`f.seek()` method may silently wrap around at offsets greater than
`1 << 64` (on AMD64) but return the original seek offset:
$ strace -e lseek python3
[...] bunch of strace output
>>> f = open("/tmp/whatever", "w")
[...] bunh of strace output
>>> f.seek((1 << 64) + 1234)
lseek(3, 1234, SEEK_SET) = 1234
18446744073709552850
>>> _ == (1 << 64) + 1234
True
When the MSB is set to `1` (e.g. it represents a negative `long`
number) it will indeed overflow and raise on error:
>>> f.seek((1<<64) - 1)
lseek(3, -1, SEEK_SET) = -1 EINVAL (Invalid argument)

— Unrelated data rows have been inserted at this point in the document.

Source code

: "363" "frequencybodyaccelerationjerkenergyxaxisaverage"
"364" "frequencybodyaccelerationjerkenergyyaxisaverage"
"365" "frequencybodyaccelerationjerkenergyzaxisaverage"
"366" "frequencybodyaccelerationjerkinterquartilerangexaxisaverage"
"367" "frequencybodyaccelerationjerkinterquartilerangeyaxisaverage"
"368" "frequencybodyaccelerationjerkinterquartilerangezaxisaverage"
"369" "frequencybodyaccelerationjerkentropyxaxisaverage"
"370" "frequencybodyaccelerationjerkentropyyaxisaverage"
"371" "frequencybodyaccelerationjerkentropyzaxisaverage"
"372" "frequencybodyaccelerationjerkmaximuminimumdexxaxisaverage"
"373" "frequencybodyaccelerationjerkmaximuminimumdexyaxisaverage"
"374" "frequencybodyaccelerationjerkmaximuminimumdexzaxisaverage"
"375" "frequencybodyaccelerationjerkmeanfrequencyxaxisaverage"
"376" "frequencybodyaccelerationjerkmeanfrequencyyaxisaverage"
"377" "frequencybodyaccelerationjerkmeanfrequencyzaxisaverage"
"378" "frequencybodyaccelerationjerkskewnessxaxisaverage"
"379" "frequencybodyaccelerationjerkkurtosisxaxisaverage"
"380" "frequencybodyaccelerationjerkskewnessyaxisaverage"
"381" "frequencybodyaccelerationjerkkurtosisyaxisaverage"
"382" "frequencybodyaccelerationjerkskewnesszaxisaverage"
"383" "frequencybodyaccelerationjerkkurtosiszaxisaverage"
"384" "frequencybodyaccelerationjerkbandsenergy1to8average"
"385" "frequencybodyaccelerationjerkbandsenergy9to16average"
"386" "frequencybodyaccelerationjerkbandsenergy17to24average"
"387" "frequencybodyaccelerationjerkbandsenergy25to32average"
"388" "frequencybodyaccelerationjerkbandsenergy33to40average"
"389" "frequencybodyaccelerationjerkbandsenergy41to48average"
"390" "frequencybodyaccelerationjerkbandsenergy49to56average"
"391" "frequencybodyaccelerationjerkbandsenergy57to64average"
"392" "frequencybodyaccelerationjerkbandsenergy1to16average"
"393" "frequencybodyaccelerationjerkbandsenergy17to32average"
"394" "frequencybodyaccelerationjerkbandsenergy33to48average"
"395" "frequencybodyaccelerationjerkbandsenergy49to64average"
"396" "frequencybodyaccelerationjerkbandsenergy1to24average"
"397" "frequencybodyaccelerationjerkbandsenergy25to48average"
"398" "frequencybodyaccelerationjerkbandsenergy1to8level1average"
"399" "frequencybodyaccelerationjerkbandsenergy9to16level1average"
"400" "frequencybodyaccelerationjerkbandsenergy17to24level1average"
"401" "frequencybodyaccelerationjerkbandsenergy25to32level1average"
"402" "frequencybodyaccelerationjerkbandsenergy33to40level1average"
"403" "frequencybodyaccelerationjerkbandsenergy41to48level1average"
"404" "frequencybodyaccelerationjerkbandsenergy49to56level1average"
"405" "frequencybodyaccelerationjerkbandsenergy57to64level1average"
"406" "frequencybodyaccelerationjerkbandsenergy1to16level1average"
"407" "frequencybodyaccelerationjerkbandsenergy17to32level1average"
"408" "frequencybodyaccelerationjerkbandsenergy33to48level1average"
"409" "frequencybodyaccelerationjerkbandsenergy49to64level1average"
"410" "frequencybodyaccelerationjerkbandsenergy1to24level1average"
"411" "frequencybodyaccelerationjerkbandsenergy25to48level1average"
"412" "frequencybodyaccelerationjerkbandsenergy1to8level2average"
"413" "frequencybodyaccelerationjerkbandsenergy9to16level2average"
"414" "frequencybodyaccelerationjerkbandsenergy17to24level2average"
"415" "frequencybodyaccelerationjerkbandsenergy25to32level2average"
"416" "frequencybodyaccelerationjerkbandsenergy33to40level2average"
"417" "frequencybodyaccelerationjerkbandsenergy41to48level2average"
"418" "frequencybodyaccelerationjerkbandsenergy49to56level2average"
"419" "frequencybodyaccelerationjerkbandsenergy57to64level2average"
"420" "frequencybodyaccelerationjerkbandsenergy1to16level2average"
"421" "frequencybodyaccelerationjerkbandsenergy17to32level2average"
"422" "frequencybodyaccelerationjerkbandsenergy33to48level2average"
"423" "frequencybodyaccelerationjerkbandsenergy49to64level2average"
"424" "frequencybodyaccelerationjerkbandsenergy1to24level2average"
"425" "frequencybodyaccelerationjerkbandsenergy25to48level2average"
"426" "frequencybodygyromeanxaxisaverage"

Traceback (most recent call last):
File "<stdin>", line 1, in <module>
OSError: [Errno 22] Invalid argument
This causes a confusing behavior that using erroneously big seek
offsets may or may not return an error depending on the MSB value. The
expected behavior would be that both the above calls fail in
accordance with the Zen of Python:
> Errors should never pass silently.
> Unless explicitly silenced.
The issue is only present for text mode files, binary files raise an
error, as expected:
ValueError: cannot fit 'int' into an offset-sized integer
After some digging I found that the issue comes from `TextIOWrapper`,
particularly from `textiowrapper_parse_cookie(cookie_type *cookie,
PyObject *cookieObj)` calling `PyNumber_Long` silently truncating the
incoming size to 64 bits. The issue can be reproduced on Python 2.7
when using `io.open` in text mode.
|